Hamburgisches Verfassungsgericht

HVerfG 12/2020

Volksbegehren „Hamburg soll Grundeinkommen testen!“

HVerfG 12/20

Volksbegehren „Hamburg soll Grundeinkommen testen!“

 

Leitsätze zum Urteil vom 12.07.2023

 

  1. Der Gesetzentwurf der Volksinitiative stellt Gesetzgebung auf dem Gebiet der öffentlichen Fürsorge nach Art. 74 Abs. 1 Nr. 7 GG dar. Das Grundeinkommen, wie es nach dem Gesetzentwurf konkret ausgestaltet ist, zielt darauf ab, die Existenz der Teilnehmenden zu sichern, ihnen gesellschaftliche Teilhabe zu ermöglichen und eine (potenzielle) Bedürftigkeit der am Modellversuch Teilnehmenden zu verhindern.
  2. Der Bund hat von seiner Gesetzgebungskompetenz im Hinblick auf den gegenständlichen Gesetzentwurf nicht in einer die Länder hiervon ausschließenden Weise Gebrauch gemacht. Die Gesetzgebungskompetenz für Regelungen zur Durchführung eines zeitlich und auf das Gebiet eines Landes begrenzten Modellversuch auf dem Gebiet der öffentlichen Fürsorge verbleibt bei den Ländern, wenn die entsprechende Regelung die nach Bundesrecht bestehenden Sozialleistungen nicht ersetzen, sondern neben sie treten soll.
  3. Zum Schutz der Freiheit der Stimmberechtigten, sich für oder gegen eine Unterstützung der Initiative zu entscheiden, unterliegt eine Volksinitiative Anforderungen, die sich aus dem Demokratieprinzip aus Art. 3 Abs. 1 HV ergeben. Diese gelten wegen der erheblichen Bedeutung der vorherigen Zustimmung der Stimmberechtigten auch in den dem Volksentscheid vorangehenden Stadien von Volksinitiative und Volksbegehren.
  4. Der Gesetzentwurf und dessen Begründung müssen so formuliert sein, dass ihr Inhalt für die Gesamtheit der stimmberechtigten Bürgerinnen und Bürgern verständlich ist. Sie müssen dabei widerspruchsfrei, in allen Teilen inhaltlich nachvollziehbar und aus sich heraus verständlich sein.

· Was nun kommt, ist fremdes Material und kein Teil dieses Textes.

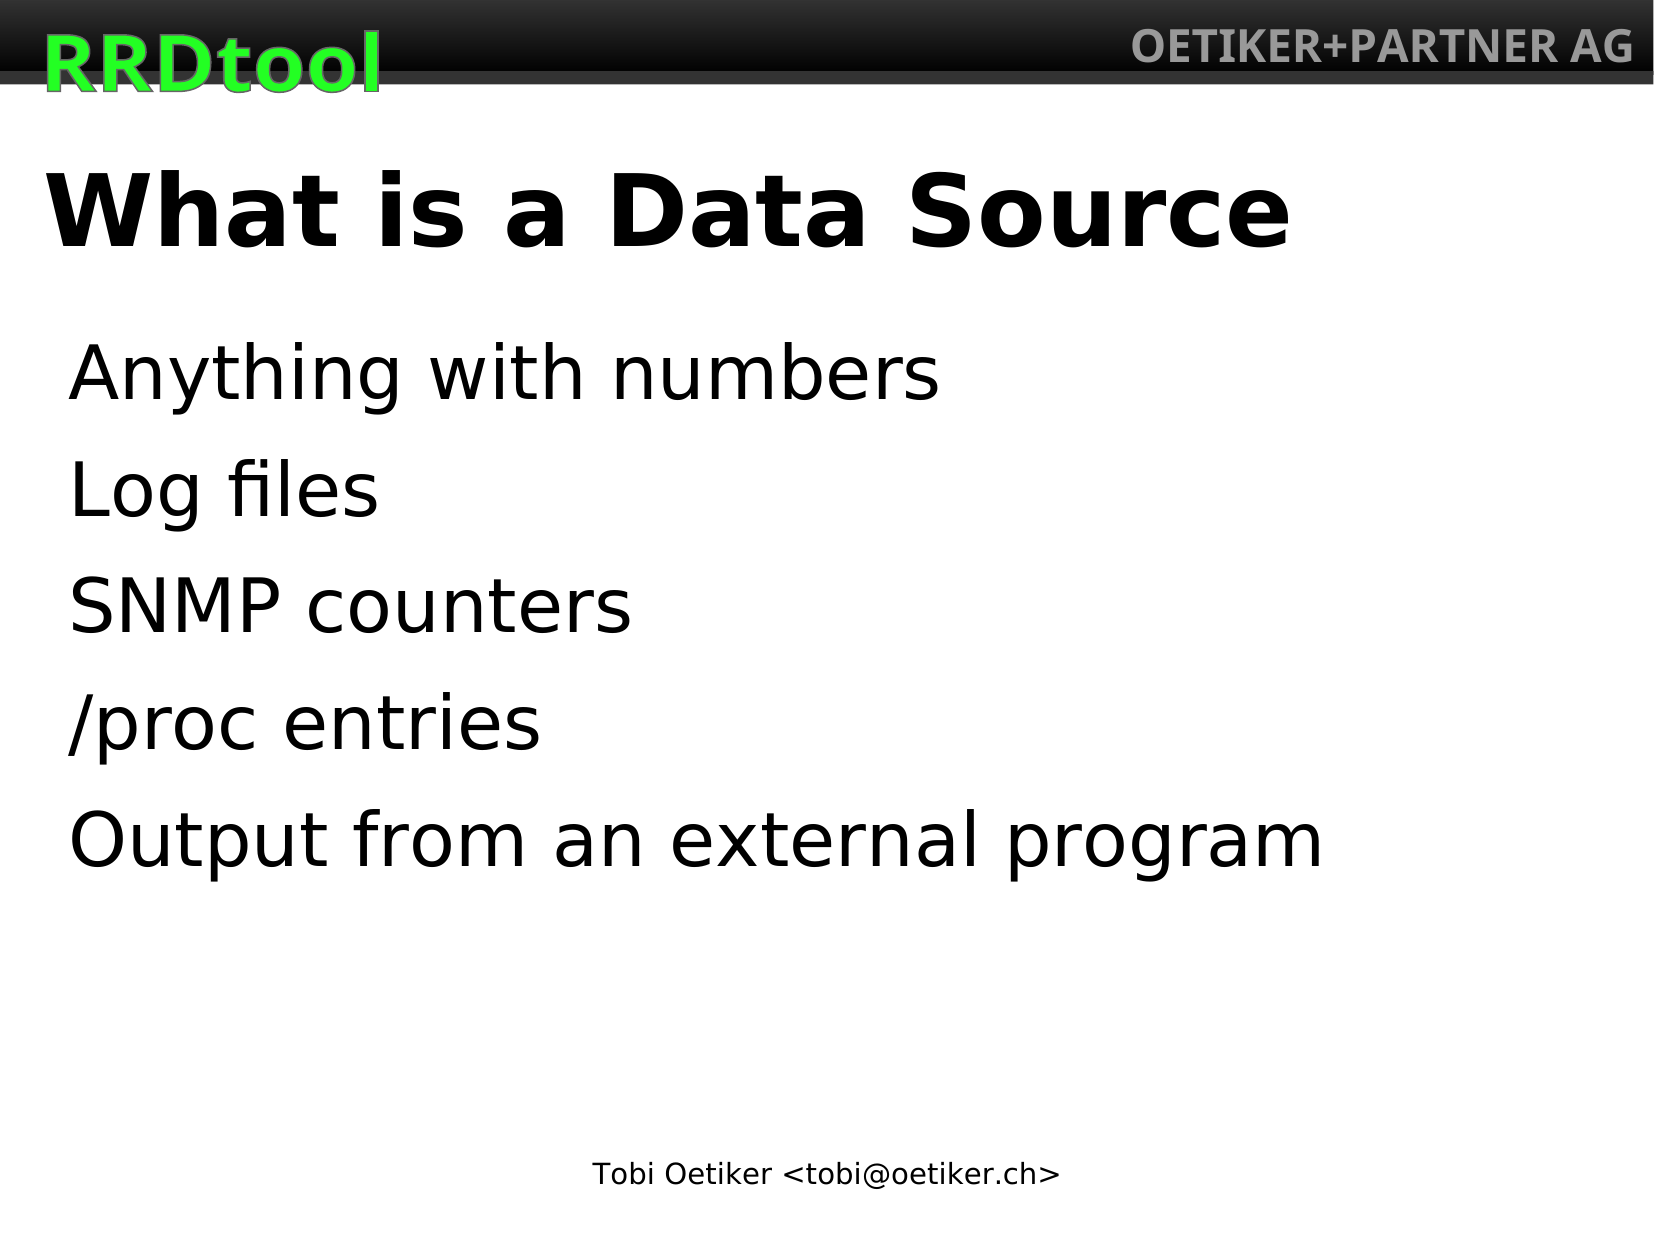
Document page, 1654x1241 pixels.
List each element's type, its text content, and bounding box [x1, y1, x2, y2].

list Anything with numbers Log files SNMP counters /proc entries Output from an external program [50, 329, 1571, 1099]
title What is a Data Source [43, 137, 1582, 287]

Die Bürgerinnen und Bürger müssen die Auswirkungen des Vorhabens überblicken und die wesentlichen Vor- und Nachteile abschätzen können. Die Grenzen einer vertretbaren Darstellung sind jedenfalls dann überschritten, wenn die Folgen einer angestrebten Änderung so lückenhaft oder missverständlich dargestellt werden, dass die Stimmberechtigten, soweit sie nicht über spezielle Vorkenntnisse verfügen, den eigentlichen Inhalt des Vorschlags nicht erfassen können und so geradezu in die Irre geführt werden (Bestätigung und Fortführung von HVerfG, Urt. v. 21.12.2021, 6/20; HVerfG, Urt. v. 04.12.2020, 4/20).
  5. Diesen Anforderungen genügen der Gesetzentwurf und seine Begründung im Ergebnis nicht. Sie enthalten Widersprüchlichkeiten und Lücken in der Darstellung, die dazu führen, dass bei den Stimmberechtigten falsche Vorstellungen von Inhalt und Auswirkungen des Vorhabens geweckt werden.